Wednesday, June 19, 2013

What is a quote in the book Of Mice and Men describing Curley's wife?

Curley's wife first appears in the bunkhouse in Chapter Two.


Both men glanced up, for the rectangle of sunshine in the doorway was cut off. A girl was standing there looking in. She had full, rouged lips and wide-spaced eyes, heavily made up. Her fingernails were red. Her hair hung in little rolled clusters, like sausages. She wore a cotton house dress and red mules, on the insteps of which were little bouquets of red ostrich feathers. "I'm lookin' for Curley," she said. Her voice had a nasal, brittle quality.


George looked away from her and then back. "He was in here a minute ago, but he went."


"Oh!" She put her hands behind her back and leaned against the door frame so that her body was thrown forward. "You're the new fellas that just come, ain't ya?"



Curley's wife is very young. She gives the false impression that she is flirtatious and probably promiscuous. The fact is that she has fantasies about becoming a movie star, as she reveals to Lennie in the barn shortly before he kills her. She is trying out her sex appeal on the only audience available to her--the men who work on the ranch. She has nothing to do with her time except to read movie magazines and experiment with her appearance and mannerisms. When she puts her hands behind her back and leans against the door frame so that her body is thrown forward, this is a pose she is evidently copying from a picture she saw in some fan magazine. She does this in order to make her breasts seem larger than they actually are. Her makeup and her shoes with ostrich feathers are out of place in this environment and betray the fact that she is very young and very ignorant. She started hanging around a dance hall in Salinas when she was only fifteen and has probably never been to high school. Curley has a big inferiority complex because of his small size. He probably married this young girl because he does not know whether he could relate to an older woman. Most of the men consider her a potential troublemaker. Lennie, however, is enchanted.

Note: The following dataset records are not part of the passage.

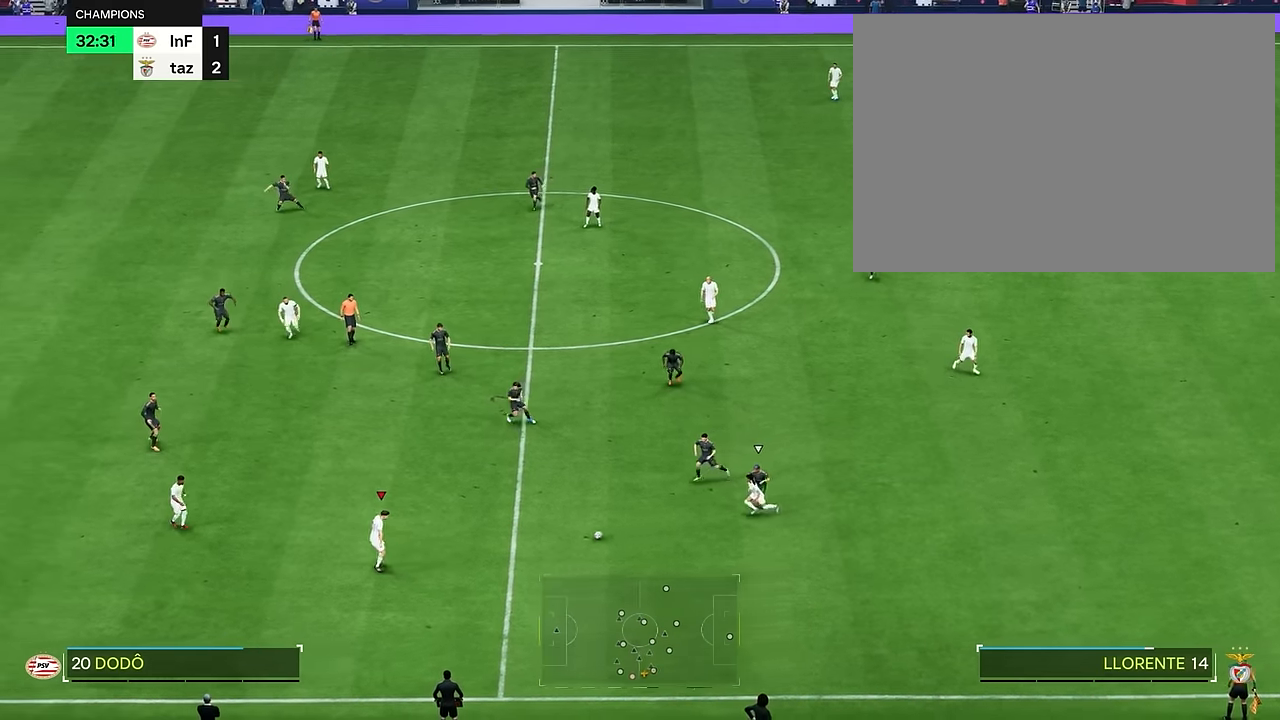
{"buttons": [], "left_stick": "down", "right_stick": "center", "events": [[267, "left_stick", "down"]]}
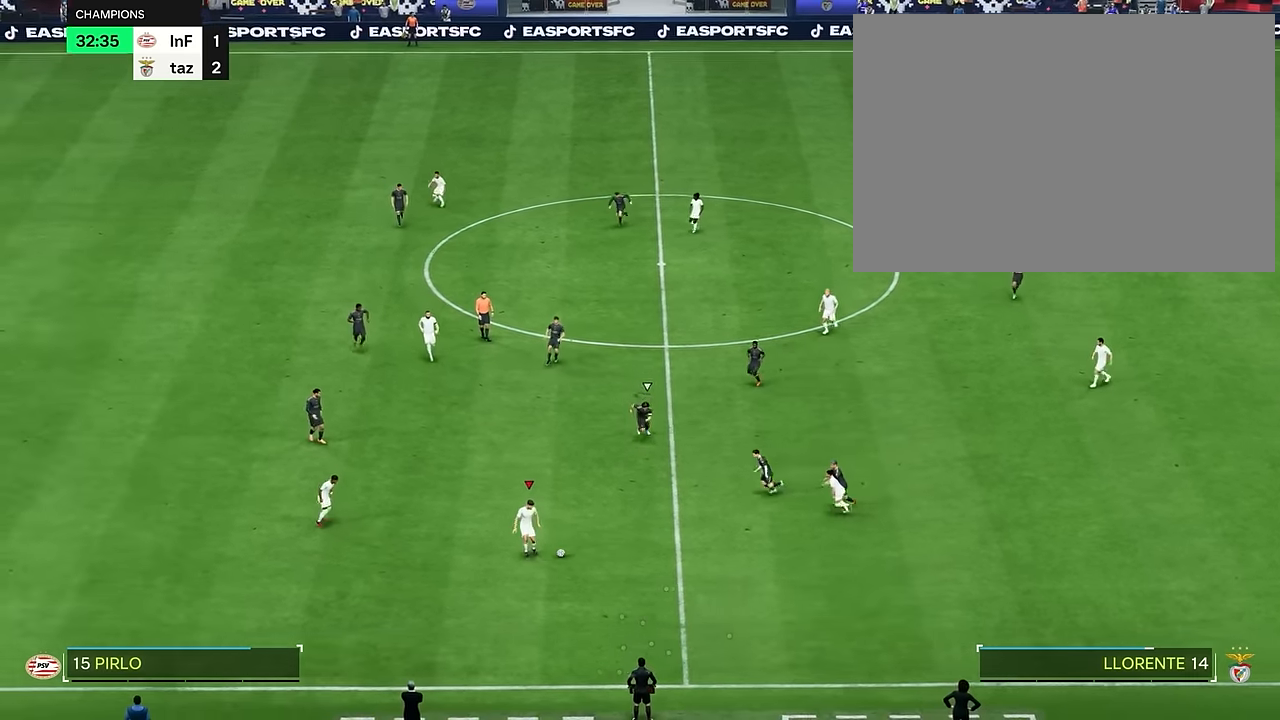
{"buttons": ["R2"], "left_stick": "down-left", "right_stick": "center", "events": [[200, "left_stick", "down-left"], [383, "R2", "down"]]}
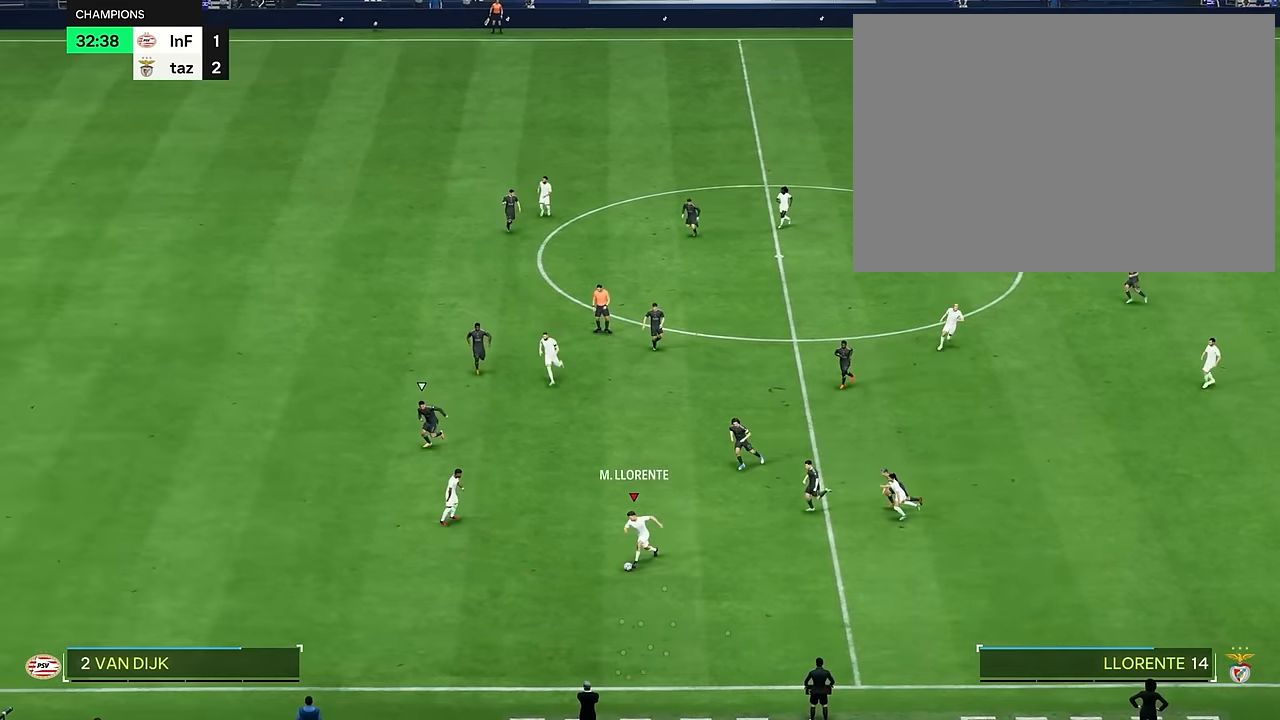
{"buttons": ["R2"], "left_stick": "down-left", "right_stick": "center", "events": []}
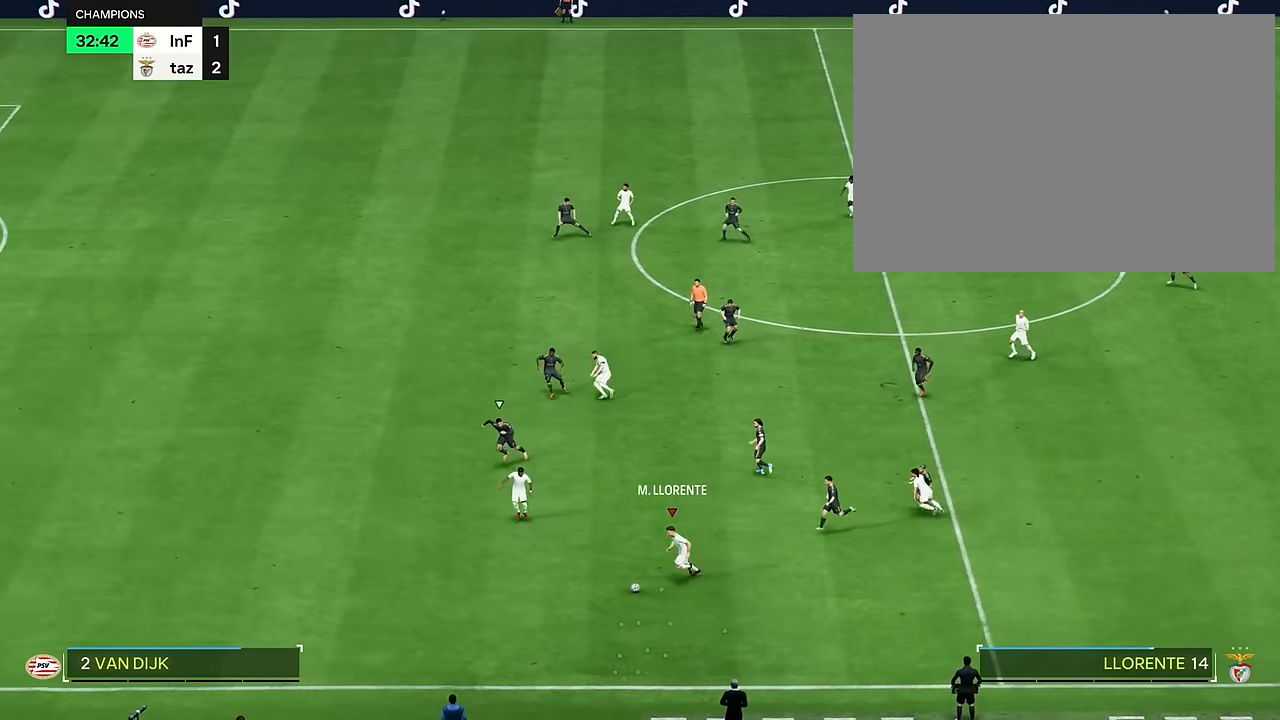
{"buttons": ["R2"], "left_stick": "down", "right_stick": "center", "events": [[299, "left_stick", "down"]]}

Lennie's eyes moved down over her body, and though she did not seem to be looking at Lennie she bridled a little.



The fact that she "bridled a little" seems to suggest that she is only a little girl playing at being a sexy movie star like Jean Harlow. She wants to be admired, but she doesn't really want anything more than that from any of these men. Her behavior causes her husband Curley to be jealous and suspicious of every man on the ranch. This foreshadows future trouble.



George looked around at Lennie. "Jesus, what a tramp," he said. "So that's what Curley picks for a wife."

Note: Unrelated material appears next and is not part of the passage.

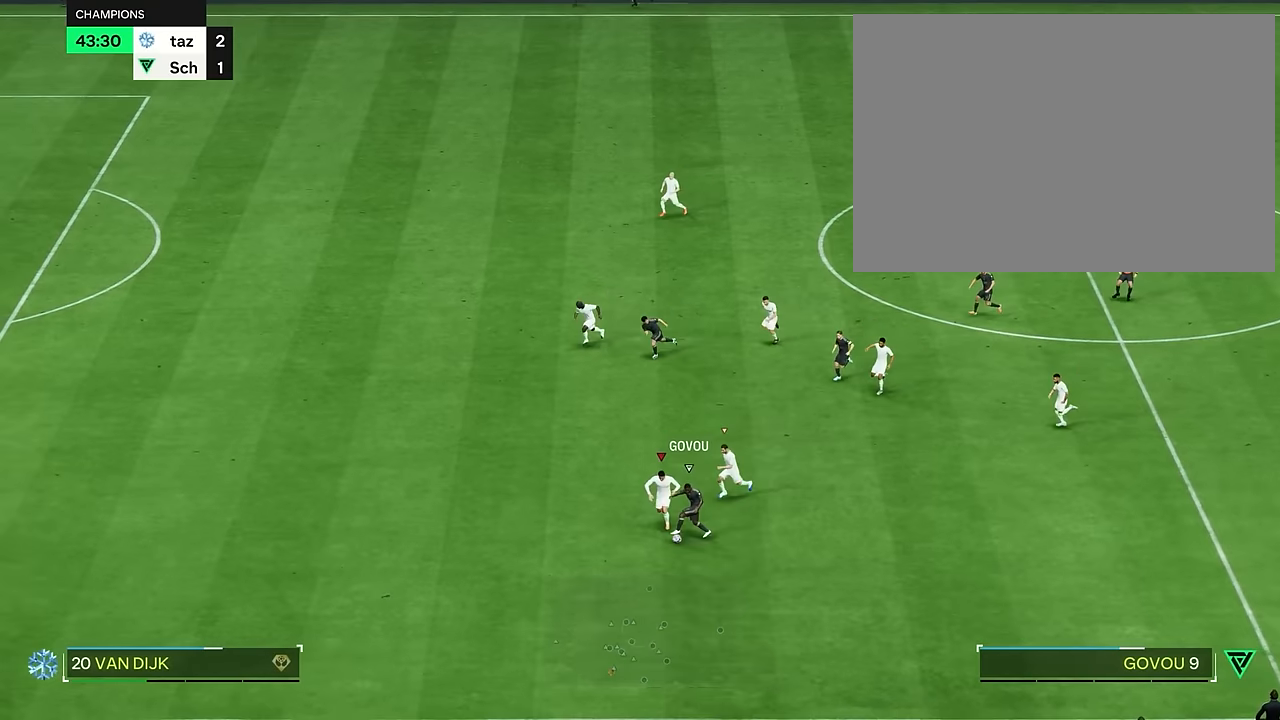
{"buttons": ["R2"], "left_stick": "down", "right_stick": "center", "events": [[217, "left_stick", "down-right"], [451, "left_stick", "down"]]}
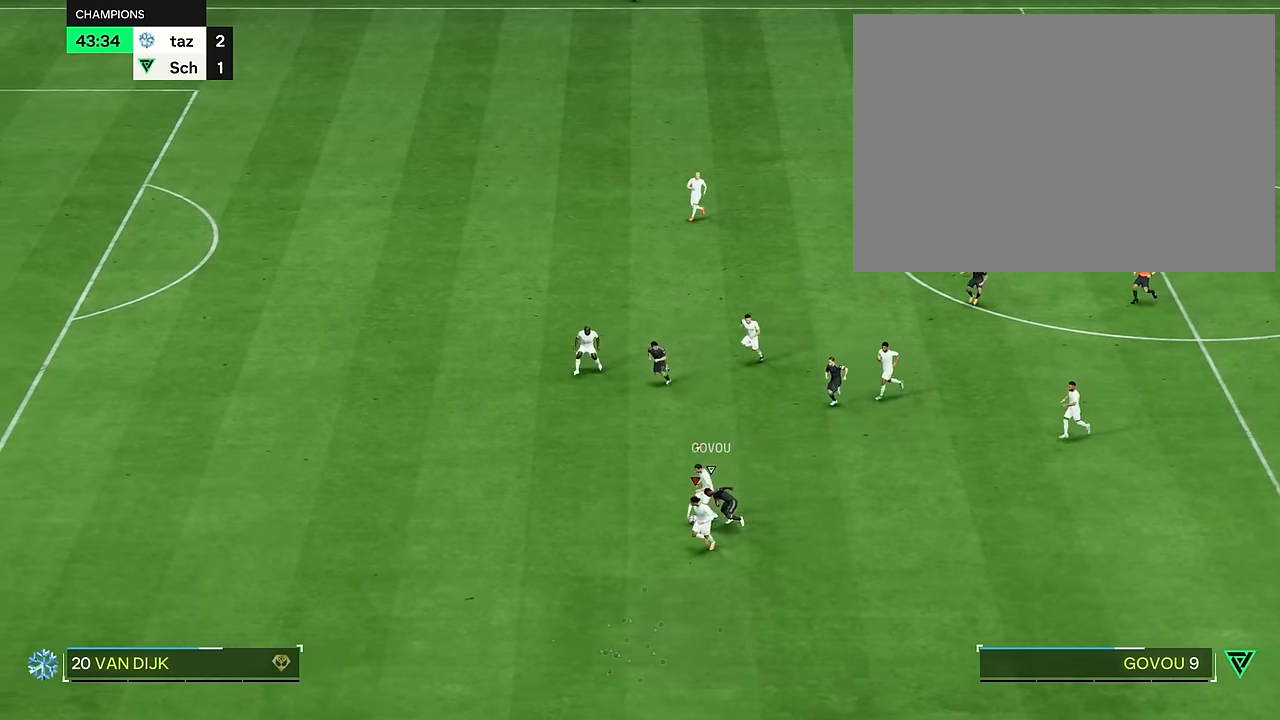
{"buttons": [], "left_stick": "down-left", "right_stick": "center", "events": [[267, "R2", "up"], [283, "left_stick", "down-left"]]}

"She purty," said Lennie defensively.



George is immediately apprehensive. Lennie is showing an interest in something besides mice and rabbits. 



"Listen to me, you crazy bastard," he said fiercely. "Don't you even take a look at that bitch. I don't care what she says and what she does. I seen 'em poison before, but I never seen no piece of jail bait worse than her. You leave her be."



Lennie will remember George's anger and George's orders when he is alone with Curley's wife in the barn. Lennie won't let go of the girl's soft hair and she won't stop struggling and screaming. Lennie realizes he is getting into just the sort of trouble that George warned him against, and he accidentally kills the frail girl in a desperate attempt to stop her from screaming. This tragic event is foreshadowed by the girl's first appearance in the doorway of the bunkhouse.